- [What is needed]:
Examine each line of the data. Copy the line if it includes the word "Thinking".

[Source records]
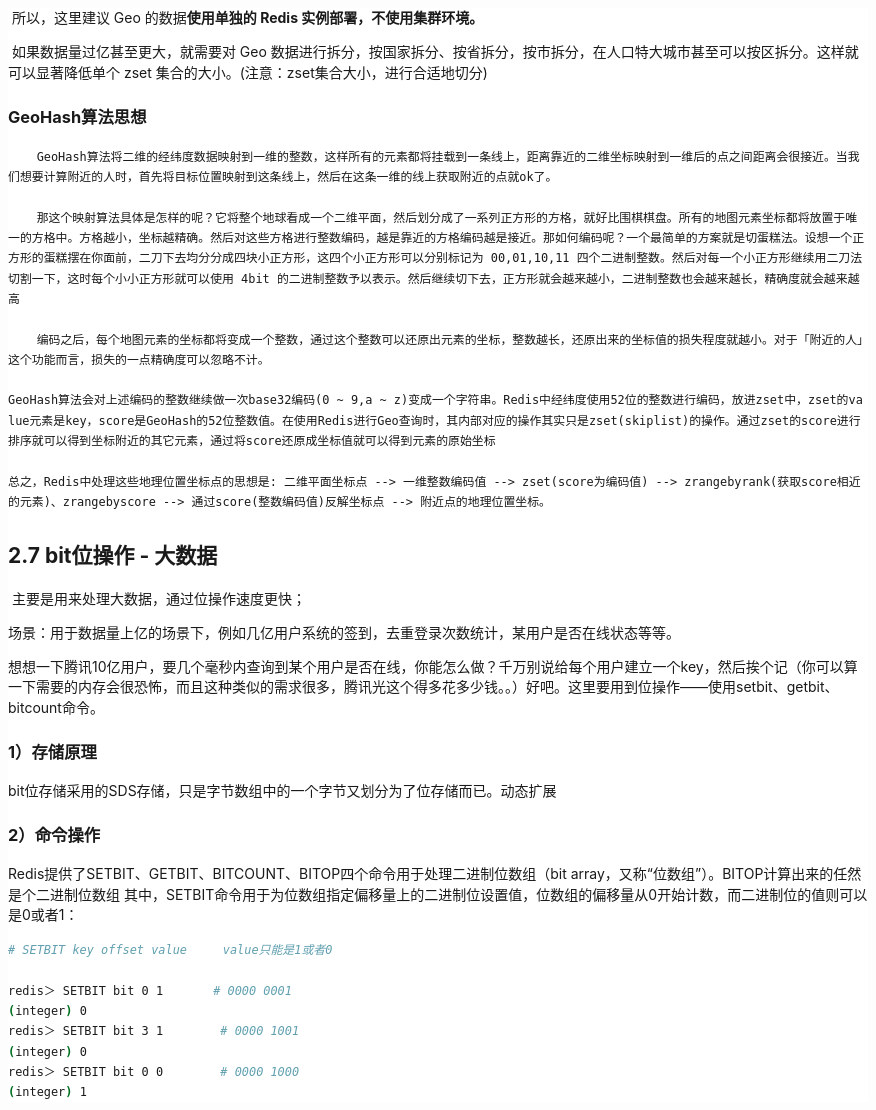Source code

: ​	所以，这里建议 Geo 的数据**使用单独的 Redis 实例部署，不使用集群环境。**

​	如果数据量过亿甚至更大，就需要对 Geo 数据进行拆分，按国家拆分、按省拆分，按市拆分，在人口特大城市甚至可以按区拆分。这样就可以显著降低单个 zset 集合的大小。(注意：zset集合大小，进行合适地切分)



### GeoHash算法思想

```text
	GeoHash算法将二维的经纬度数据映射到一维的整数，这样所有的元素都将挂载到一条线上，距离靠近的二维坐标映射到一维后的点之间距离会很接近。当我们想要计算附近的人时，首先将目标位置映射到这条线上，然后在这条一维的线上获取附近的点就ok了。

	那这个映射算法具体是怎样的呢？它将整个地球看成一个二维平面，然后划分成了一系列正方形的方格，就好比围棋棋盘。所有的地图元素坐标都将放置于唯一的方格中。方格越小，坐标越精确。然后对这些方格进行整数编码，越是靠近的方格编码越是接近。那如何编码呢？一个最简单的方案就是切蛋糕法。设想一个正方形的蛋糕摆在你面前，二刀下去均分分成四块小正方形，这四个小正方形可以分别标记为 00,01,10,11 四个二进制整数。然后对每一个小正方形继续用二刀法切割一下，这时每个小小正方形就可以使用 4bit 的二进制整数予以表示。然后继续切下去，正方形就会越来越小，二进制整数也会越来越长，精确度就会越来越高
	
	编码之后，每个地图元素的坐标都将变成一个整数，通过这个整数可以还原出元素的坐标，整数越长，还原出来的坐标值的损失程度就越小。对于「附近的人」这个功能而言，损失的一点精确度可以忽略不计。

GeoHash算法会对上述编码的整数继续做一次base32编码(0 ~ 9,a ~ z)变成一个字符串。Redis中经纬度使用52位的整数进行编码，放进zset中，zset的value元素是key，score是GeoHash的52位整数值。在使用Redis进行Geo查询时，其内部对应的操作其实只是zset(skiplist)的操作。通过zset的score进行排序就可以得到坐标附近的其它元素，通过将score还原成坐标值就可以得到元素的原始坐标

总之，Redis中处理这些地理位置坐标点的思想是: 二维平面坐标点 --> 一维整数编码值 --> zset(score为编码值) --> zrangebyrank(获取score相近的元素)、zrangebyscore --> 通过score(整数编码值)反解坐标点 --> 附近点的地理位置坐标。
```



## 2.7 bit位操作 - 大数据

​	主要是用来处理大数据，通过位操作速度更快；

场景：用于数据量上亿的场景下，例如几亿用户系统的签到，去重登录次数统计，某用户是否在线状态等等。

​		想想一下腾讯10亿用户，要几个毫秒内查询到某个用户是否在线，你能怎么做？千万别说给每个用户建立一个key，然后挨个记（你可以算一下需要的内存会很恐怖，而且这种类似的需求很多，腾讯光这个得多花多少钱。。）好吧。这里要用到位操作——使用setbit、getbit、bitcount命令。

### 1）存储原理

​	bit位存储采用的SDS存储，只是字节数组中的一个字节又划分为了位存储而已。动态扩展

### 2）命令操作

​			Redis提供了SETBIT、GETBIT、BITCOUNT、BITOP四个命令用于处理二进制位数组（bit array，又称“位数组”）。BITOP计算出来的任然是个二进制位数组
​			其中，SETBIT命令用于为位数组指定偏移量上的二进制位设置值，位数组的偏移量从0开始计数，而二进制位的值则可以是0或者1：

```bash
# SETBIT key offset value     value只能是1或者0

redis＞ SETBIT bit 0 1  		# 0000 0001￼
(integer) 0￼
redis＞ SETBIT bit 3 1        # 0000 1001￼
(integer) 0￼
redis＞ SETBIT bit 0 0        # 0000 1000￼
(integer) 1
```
==
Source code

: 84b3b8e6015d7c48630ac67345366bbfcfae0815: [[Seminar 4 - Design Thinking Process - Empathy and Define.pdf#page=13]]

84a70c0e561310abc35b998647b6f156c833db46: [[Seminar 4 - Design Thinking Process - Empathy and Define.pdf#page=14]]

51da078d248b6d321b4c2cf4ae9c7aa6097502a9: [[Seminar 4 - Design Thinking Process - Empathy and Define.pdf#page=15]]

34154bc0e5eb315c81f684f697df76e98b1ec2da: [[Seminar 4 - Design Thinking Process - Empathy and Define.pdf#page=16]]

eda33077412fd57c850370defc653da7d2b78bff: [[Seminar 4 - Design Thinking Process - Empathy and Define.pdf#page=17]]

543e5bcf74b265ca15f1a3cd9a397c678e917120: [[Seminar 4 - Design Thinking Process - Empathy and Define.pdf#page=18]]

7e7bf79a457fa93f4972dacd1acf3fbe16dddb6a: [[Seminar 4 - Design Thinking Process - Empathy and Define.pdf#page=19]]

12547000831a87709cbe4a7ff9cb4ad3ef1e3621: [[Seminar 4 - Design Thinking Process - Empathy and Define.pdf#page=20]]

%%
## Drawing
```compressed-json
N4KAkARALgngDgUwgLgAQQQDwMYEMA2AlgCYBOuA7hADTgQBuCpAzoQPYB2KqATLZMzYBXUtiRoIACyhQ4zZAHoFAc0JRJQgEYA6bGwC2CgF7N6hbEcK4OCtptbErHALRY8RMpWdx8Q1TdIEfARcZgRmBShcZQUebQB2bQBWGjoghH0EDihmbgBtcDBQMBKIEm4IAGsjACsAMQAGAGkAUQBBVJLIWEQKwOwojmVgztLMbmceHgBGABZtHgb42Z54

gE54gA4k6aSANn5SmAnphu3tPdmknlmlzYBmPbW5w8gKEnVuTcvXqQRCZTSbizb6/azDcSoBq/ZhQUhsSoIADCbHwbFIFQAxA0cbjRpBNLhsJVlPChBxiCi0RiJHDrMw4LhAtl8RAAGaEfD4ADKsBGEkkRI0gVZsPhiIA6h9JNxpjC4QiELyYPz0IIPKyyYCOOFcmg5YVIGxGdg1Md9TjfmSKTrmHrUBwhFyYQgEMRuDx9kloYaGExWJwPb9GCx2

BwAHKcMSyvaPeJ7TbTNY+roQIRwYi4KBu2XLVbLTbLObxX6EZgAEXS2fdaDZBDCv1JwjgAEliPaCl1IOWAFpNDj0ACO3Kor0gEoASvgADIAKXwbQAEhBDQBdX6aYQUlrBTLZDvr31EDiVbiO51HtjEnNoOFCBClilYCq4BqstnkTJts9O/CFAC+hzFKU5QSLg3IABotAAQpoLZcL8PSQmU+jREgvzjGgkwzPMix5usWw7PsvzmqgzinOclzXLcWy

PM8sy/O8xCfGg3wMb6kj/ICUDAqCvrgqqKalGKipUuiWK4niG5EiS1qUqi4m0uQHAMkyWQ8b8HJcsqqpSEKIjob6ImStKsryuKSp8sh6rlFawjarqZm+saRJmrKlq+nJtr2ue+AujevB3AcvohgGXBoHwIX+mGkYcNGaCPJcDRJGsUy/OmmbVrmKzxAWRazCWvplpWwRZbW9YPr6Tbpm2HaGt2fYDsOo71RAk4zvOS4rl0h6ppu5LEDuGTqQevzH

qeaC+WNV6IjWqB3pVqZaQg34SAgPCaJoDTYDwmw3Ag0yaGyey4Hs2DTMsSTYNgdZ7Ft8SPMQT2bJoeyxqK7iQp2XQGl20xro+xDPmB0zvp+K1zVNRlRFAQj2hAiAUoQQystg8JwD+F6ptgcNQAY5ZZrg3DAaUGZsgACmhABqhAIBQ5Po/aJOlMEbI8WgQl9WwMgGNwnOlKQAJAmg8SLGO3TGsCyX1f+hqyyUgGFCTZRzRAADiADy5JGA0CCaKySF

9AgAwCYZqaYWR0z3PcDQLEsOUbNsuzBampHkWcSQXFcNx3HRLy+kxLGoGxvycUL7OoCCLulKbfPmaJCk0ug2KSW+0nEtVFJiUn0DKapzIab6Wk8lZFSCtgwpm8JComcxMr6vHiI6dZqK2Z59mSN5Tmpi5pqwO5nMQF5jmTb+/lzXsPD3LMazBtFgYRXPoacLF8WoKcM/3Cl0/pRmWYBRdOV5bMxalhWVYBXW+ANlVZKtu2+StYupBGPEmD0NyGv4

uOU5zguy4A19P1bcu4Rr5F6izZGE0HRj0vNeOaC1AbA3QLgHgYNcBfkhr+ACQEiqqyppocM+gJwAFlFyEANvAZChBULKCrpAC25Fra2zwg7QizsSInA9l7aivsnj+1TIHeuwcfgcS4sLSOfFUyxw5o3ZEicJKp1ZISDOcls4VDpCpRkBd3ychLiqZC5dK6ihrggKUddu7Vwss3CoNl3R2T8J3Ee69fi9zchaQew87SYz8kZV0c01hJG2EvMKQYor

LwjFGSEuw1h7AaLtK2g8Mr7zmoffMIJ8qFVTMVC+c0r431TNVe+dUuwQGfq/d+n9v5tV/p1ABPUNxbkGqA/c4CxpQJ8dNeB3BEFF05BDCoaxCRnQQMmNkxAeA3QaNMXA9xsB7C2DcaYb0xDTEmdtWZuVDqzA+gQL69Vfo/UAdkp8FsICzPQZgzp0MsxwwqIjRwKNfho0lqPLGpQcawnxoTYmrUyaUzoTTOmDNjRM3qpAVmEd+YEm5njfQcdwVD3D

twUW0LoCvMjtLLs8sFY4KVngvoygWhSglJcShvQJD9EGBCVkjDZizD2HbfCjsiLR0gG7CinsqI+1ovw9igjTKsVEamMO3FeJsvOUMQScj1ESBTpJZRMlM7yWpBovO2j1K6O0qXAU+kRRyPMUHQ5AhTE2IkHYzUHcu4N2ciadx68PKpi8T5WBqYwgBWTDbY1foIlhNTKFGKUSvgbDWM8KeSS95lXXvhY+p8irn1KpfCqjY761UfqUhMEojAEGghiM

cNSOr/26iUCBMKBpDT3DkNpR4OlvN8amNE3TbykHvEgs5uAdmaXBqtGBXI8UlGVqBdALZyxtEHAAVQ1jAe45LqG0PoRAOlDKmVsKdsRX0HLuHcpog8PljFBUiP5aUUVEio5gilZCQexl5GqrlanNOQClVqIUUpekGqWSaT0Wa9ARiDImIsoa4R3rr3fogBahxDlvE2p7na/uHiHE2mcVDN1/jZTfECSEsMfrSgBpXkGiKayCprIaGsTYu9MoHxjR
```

- [Answer section]:
: 84b3b8e6015d7c48630ac67345366bbfcfae0815: [[Seminar 4 - Design Thinking Process - Empathy and Define.pdf#page=13]]
84a70c0e561310abc35b998647b6f156c833db46: [[Seminar 4 - Design Thinking Process - Empathy and Define.pdf#page=14]]
51da078d248b6d321b4c2cf4ae9c7aa6097502a9: [[Seminar 4 - Design Thinking Process - Empathy and Define.pdf#page=15]]
34154bc0e5eb315c81f684f697df76e98b1ec2da: [[Seminar 4 - Design Thinking Process - Empathy and Define.pdf#page=16]]
eda33077412fd57c850370defc653da7d2b78bff: [[Seminar 4 - Design Thinking Process - Empathy and Define.pdf#page=17]]
543e5bcf74b265ca15f1a3cd9a397c678e917120: [[Seminar 4 - Design Thinking Process - Empathy and Define.pdf#page=18]]
7e7bf79a457fa93f4972dacd1acf3fbe16dddb6a: [[Seminar 4 - Design Thinking Process - Empathy and Define.pdf#page=19]]
12547000831a87709cbe4a7ff9cb4ad3ef1e3621: [[Seminar 4 - Design Thinking Process - Empathy and Define.pdf#page=20]]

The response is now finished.